Now the pikes were something else, anything from 12 to 18 feet long with a heavy iron point at the end. In battle a pikeman's life expectancy was about 12 minutes, half of that being a matter of getting ready. You aimed your pike first at the eyes of your adversary. Failing that you aimed for the mouth. Otherwise you aimed for the nearest most vulnerable part of him you could find. Once the pike had penetrated you gave it a twist and a drag, leaving your unfortunate victim a bleeding eviscerated wreck. When groups of pikemen clashed together they struggled in a formation known as 'push of pike', a sort of porcupine scrum, till one side or the other gained the advantage.

Is any of this more destructive than a Kalashnikov or stepping on a land mine? It's certainly more up close and personal and soldiers died in their hundreds and thousands during the wars of the period. There was no heroic return of the coffins that we have seen in our recent and current wars, where every death is mourned as an individual tragedy. Often ordinary families did not know what happened to their menfolk who went a-soldiering. They just never came home, and after a time, years probably, would simply be presumed dead. In a kirk session record for Colinton Church in the early 1650s a couple were summoned to account for their adultery. It transpired that they were very attached and intended to marry if they could, but the woman's husband had fought at the Battle of Dunbar in 1650 and since he had left home nothing further had been heard from him or of him. It was not known whether he had been killed in the battle or captured and taken south as a prisoner and might be still alive, although it was unlikely.

Monday, 3 October 2011

A Warning

A friend of mine told me a story about the famous writer Georgette Heyer, very prolific and popular in her day, especially with her Regency novels. Despite their success, apparently her real interest was in the medieval period and she planned three novels to be set at this time and embarked on years of extremely detailed research to ensure that she would get the historical details correct. She died before completing more than one of these projected novels and that one was published, as far as I can gather, posthumously. My friend's view was that the novel, in spite of all her careful work, was unreadable.

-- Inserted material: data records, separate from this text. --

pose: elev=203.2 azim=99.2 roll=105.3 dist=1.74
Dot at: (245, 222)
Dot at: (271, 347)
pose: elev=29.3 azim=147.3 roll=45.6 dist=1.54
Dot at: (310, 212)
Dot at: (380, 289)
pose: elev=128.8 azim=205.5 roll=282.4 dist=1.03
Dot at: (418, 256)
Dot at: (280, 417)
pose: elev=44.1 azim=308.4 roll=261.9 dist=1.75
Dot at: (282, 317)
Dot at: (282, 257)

I went to Amazon and checked through their list of her novels and came across what I think must be that novel. It's called My Lord John. It's set in the 14th century and deals with the children of Henry IV, especially Henry V's younger brother, John. I read both her husband's introduction to the novel, where he describes all the research she undertook, and the first two or three pages of the novel itself. I can see what my friend meant. I would not on the basis of these pages be encouraged to read on, which might be unfair because she was a highly experienced writer and sometimes an ability to write a page-turner does not necessarily equate with a particularly good writing style. But it seemed to me that she had fallen into the trap of trying to write the novel in a style that might reflect the speech and language of the time. According to her husband she had immersed herself in the writings of the period, and there is a flavour of this in what I read. It does not entice.

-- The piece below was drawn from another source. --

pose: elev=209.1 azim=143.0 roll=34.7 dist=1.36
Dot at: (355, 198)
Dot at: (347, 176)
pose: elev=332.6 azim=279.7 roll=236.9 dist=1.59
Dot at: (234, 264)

So the language of a historical novel is a tricky area. You don't want to write impenetrable dialogue. At the same time you can't quite employ contemporary informality and slang. You have to pitch it somewhere in between. Since my novel is set in Scotland in the 17th century all my Scottish characters, educated as well as uneducated, would have spoken Scots, and the less educated would have used local dialect forms that I would not be able to access, let alone understand. But even if I were to cast all my dialogue in an educated form of Scots it would be considered unreadable. So I have to find a compromise, using different registers for different occasions. English would predominate, but there would definitely be situations where I would happily use a form of Scots that I would hope would not be too difficult to understand.